Flexibility / Compatibility / No vender lock in: The issue with DynamoDB is that you’re locked with AWS. For most applications / purposes, that fine. If you don’t use AWS however, then DynamoDB will be more hassle than it’s worth. MongoDB is pretty flexible and you can even run it / maintain it on your own servers if you really want to. There’s even support (although buggy) to run them on ARM64 CPUs such as Raspberry Pi’s.
There’s also a wide range of supported programming architectures that natively support MongoDB and all it’s features. This also means that if you have a problem or stuck on something, then someone has probably already asked it and has the solution. The development community and support is outstanding.

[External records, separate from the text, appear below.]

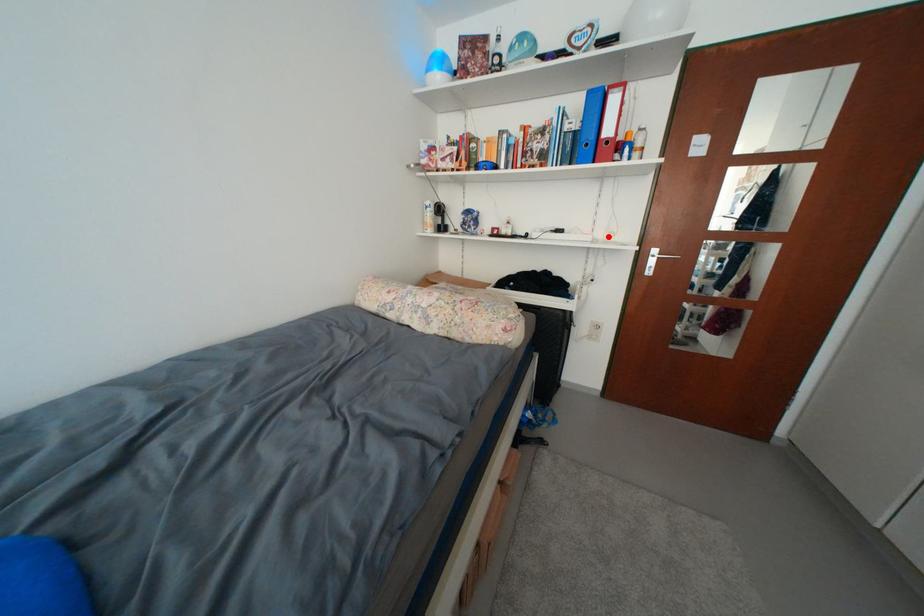
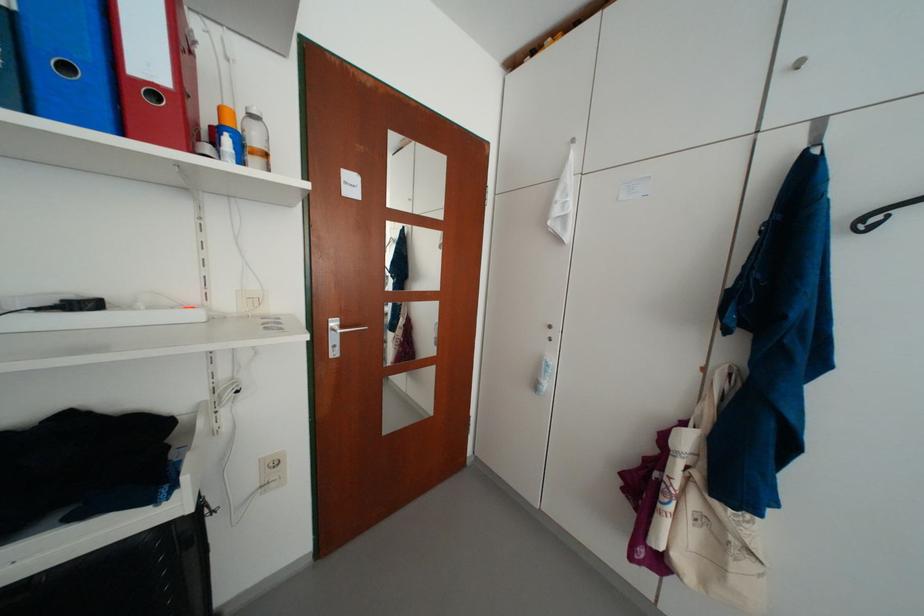
In the second image, find the point that corresponds to the highlighted location in the first image.

(236, 306)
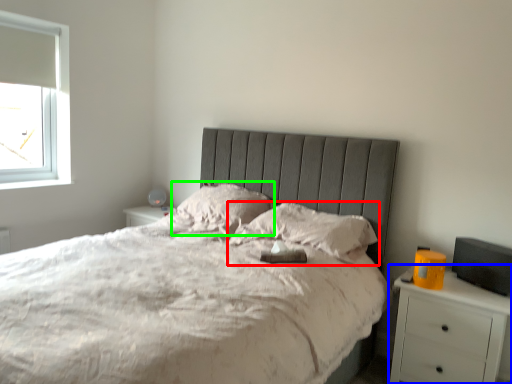
Question: Based on their relative distances, which object is farther from pillow (highlighted by a red box)? Choose from nightstand (highlighted by a blue box) and pillow (highlighted by a green box).

Choices:
 (A) nightstand
 (B) pillow

Answer: (A)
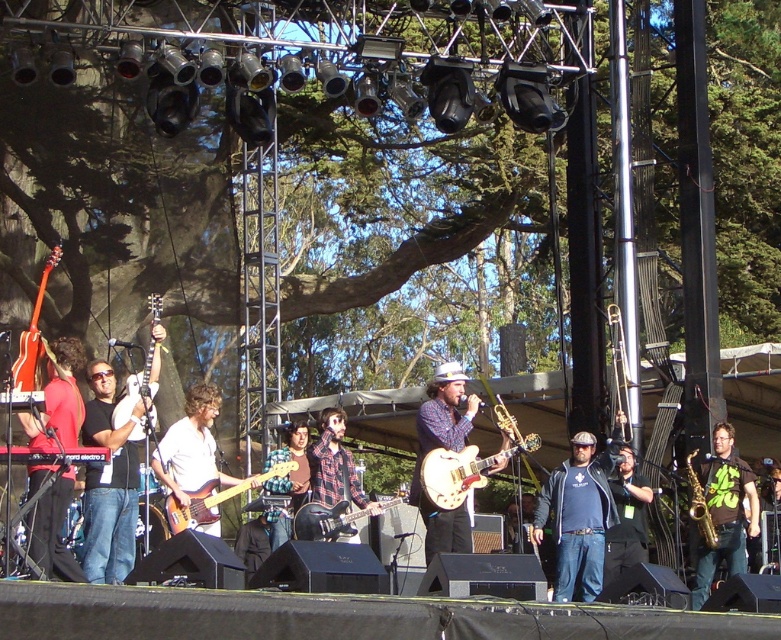
Question: Does white matte guitar at center have a greater width compared to matte brown electric guitar at center?

Choices:
 (A) no
 (B) yes

Answer: (B)

Question: Does white matte guitar at center appear on the left side of plaid fabric guitar at center?

Choices:
 (A) yes
 (B) no

Answer: (A)

Question: Is white matte guitar at center wider than plaid shirt at center?

Choices:
 (A) yes
 (B) no

Answer: (A)

Question: Which point is closer to the camera?

Choices:
 (A) plaid fabric guitar at center
 (B) matte electric guitar at left
 (C) blue denim jeans at center

Answer: (B)

Question: Which point is farther from the camera taking this photo?

Choices:
 (A) (375, 515)
 (B) (286, 429)
 (C) (289, 460)
 (D) (59, 252)

Answer: (B)

Question: Which of the following is the closest to the observer?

Your configuration, the way you want it: This is probably aimed more at system admins or people who enjoy managing web systems compared to the typical programmer. I personally do get a kick out of maintaining a system, tweaking it and optimising it as much as possible. The enables me to understand what’s going on in the backend and how the application structure can be improved. It’s like a person who can simply drive a car compared to a mechanic. A person might be able drive better than a mechanic, but they won’t be able to keep the car going as long or as smoothly as a mechanic.
AWS DocumentDB
This is the middle ground. Amazon has taken MongoDB and designed it in such a way to try and bring it closer to DynamoDB. Document DB has the feature set of MongoDB (up until v3.6) but it’s maintained by Amazon. You select the number of instances you need and the size of them for the cluster. You still need to keep an eye on it to make sure its scaling as required, but you don’t need to configure it compared to running it on your own server.
The key difference is that the storage and the compute are “decoupled” as AWS describes it. What this means is that you can rapidly scale your DocumentDB server within minutes and throw a number of read replica instances at the cluster without downtime. Therefore in the event of a sudden spike in usage, you don’t have to wait nervously for new instances to start up. Compared to typical managed MongoDB services, these scaling instances are there almost “instantly”.
The biggest issue is pricing, and I do mean “big”. A single DocumentDB server can cost around $200 and that’s because they start big. With the starting server size being 2 CPUs and 16GB of RAM, they’re not joking when they say that “Amazon DocumentDB is designed for 99.99% availability”. These managed servers are designed for really high work loads and not for your hobby app.
While DocumentDB is a great middle ground, it’s definitely not something you would jump into straight away.
In summary, DynamoDB is typically best for simple transactional based document storage, MongoDB for flexible and broad document type storage and AWS DocumentDB is best used for when your MongoDB project has gotten too big to handle and you don’t mind paying a bit more to have your DB managed for high workloads.